HURRAY FOR NEON
Reader Stephen Browne writes from Warsaw, commenting on a passage in Reason's excerpt from The Substance of Style:
"Similarly, American tastemakers have for decades condemned neon signs as the epitome of commercial tackiness, and many cities continue to ban neon. Others, however, have rediscovered the lively pleasures of the lights. While some neighboring cities such as Santa Monica have been forcing businesses to take down their neon signs, Los Angeles has spent about a half million dollars helping building owners restore and relight historic neon signs. The city's Museum of Neon Art not only preserves vintage signs but lends them to the popular Universal CityWalk outdoor shopping area. Commercial neon has slowly regained its 1920s status as a source of public pleasure."
When I moved to Poland in 1991 the capitol was a grim, grey, grimy, filthy and depressing city. Once "the Paris of Eastern Europe" Warsaw was 98% destroyed in the General Uprising and rebuilt by socialist planners.
As things started to get better after the regime change neon signs started to appear everywhere as business became the new obsession of the Polish people.
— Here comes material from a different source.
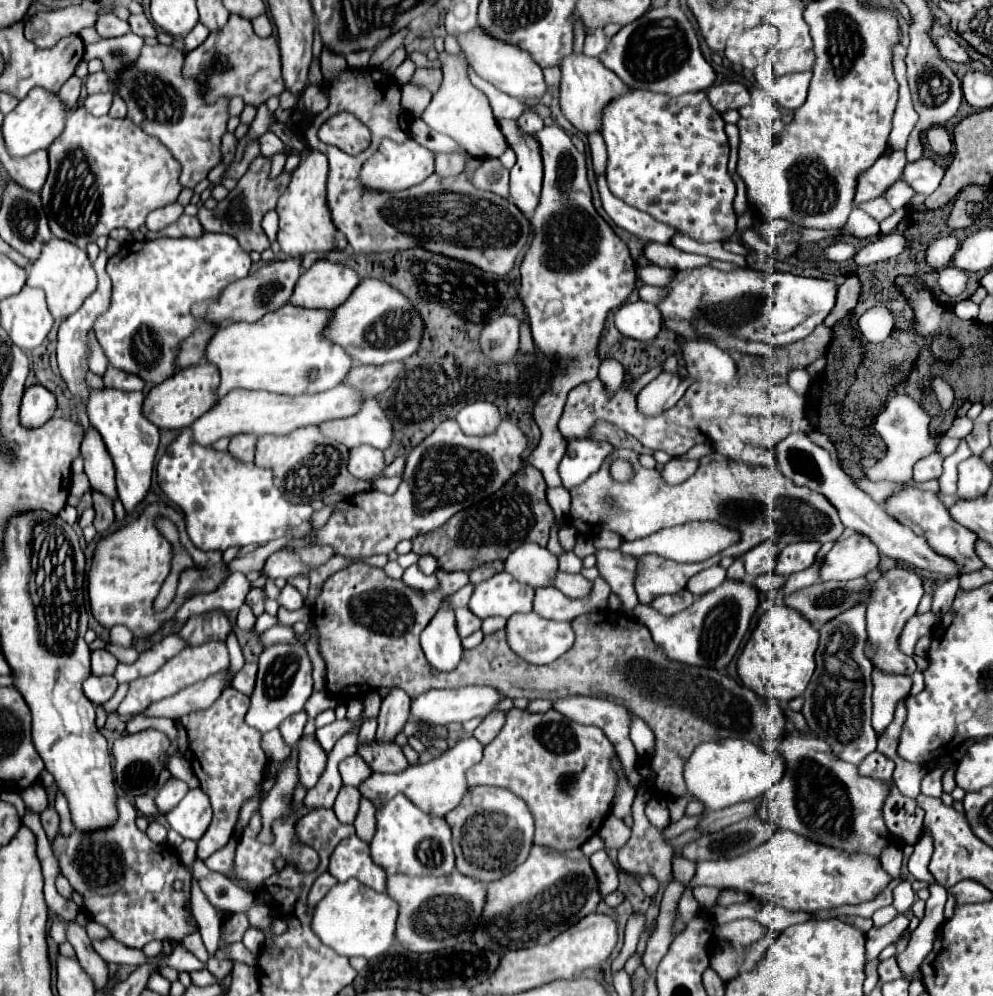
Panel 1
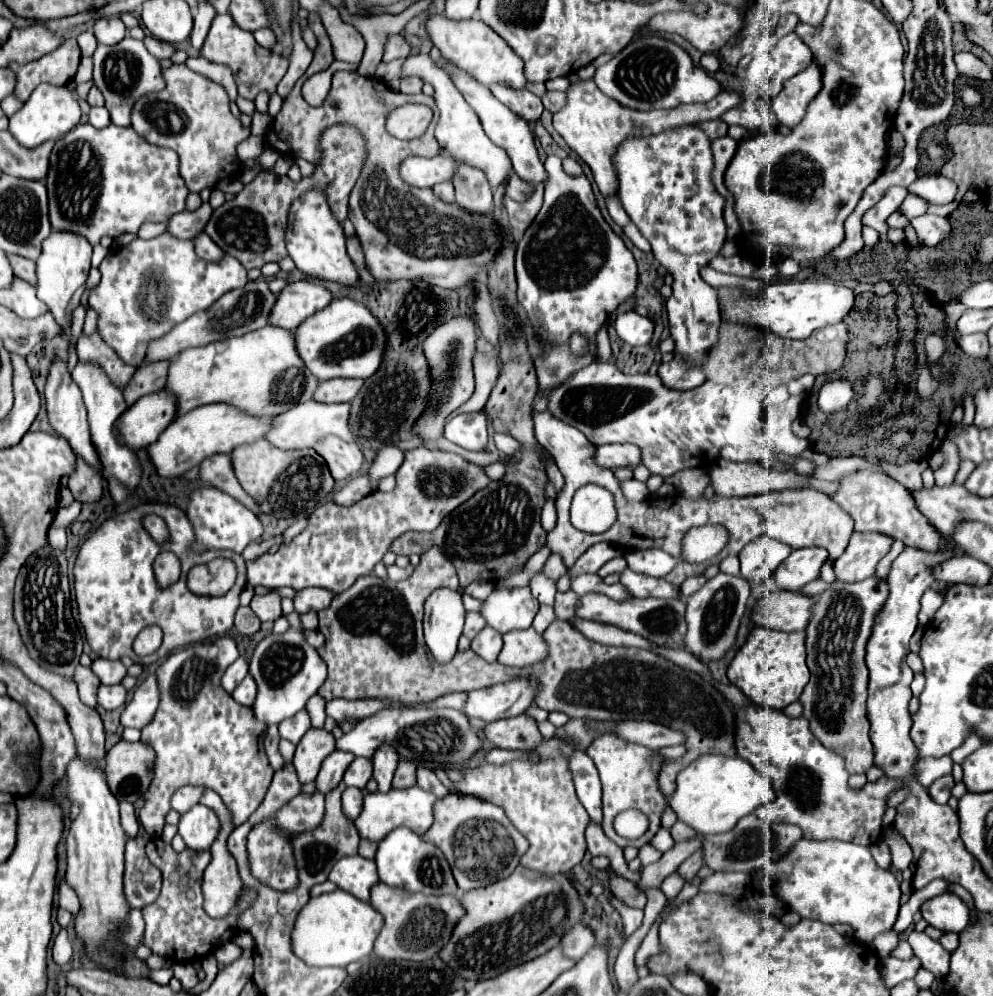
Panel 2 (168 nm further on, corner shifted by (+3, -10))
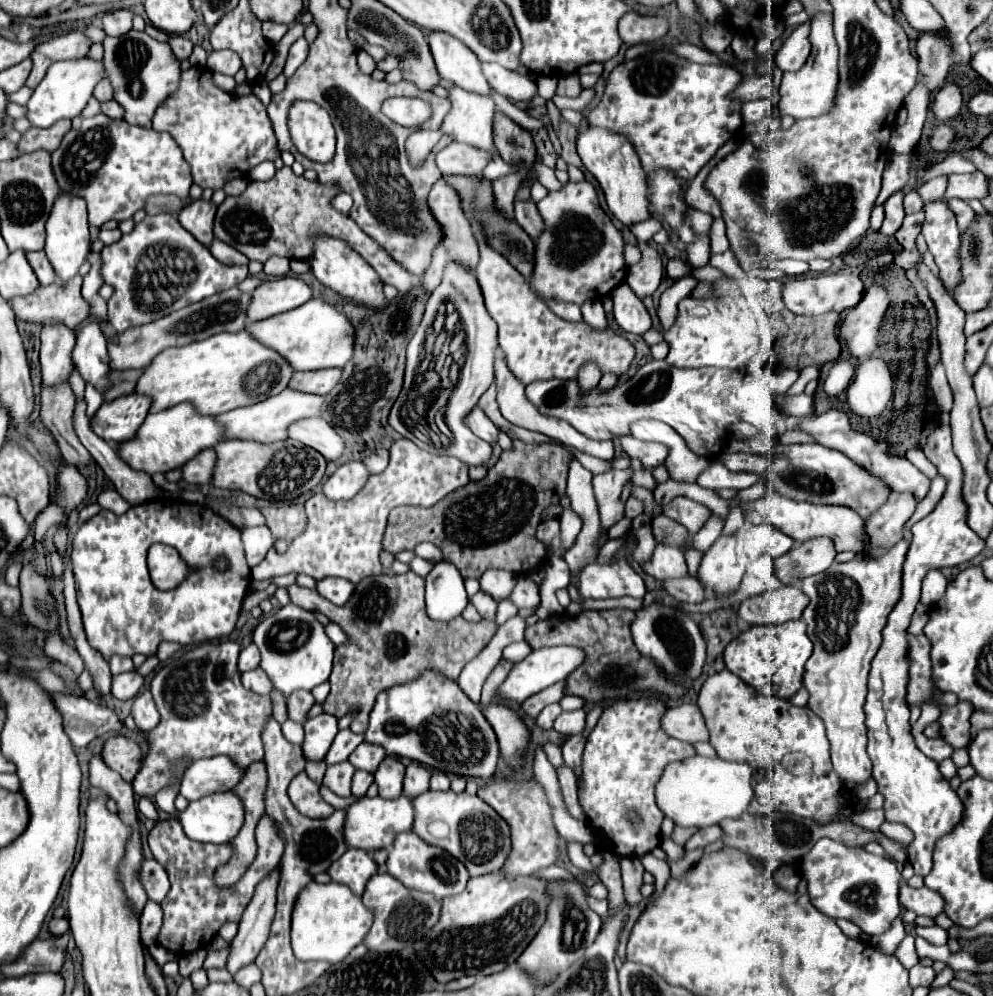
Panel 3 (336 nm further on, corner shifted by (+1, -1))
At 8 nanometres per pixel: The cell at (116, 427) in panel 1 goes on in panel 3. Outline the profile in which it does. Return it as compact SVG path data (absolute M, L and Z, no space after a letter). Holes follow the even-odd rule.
M86 322L80 328L72 350L72 360L86 382L92 382L98 392L106 390L106 374L110 370L106 366L106 338L96 322Z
It brought light and color to this city and made parts of it a beautiful sight, at least at night. It also made places formerly considered horribly dangerous far safer after dark - and the dark hours of Northern European winters are long.
We're still living with the Site and Structure imposed by the planners, but the Skin is everywhere being refurbished and the Services are being upgraded (my water pipes are getting replaced this week). And the first sign of improvement were those signs.
Bravo for neon!
For an explanation of the references to Site, Structure, Skin, and Services, read the excerpt.
My wonderful friend Tama Starr hosted my New York book party at the cool new offices of her company Artkraft Strauss, which makes the spectacular signs that light Times Square. Tama's grandfather started the company back when electric lights were new, and it continues to flourish in the digital age. The offices include a great gallery of old signs and schematics, and the company has now put lots of its archival photos online. Lileks should love this site--much better than Hummels.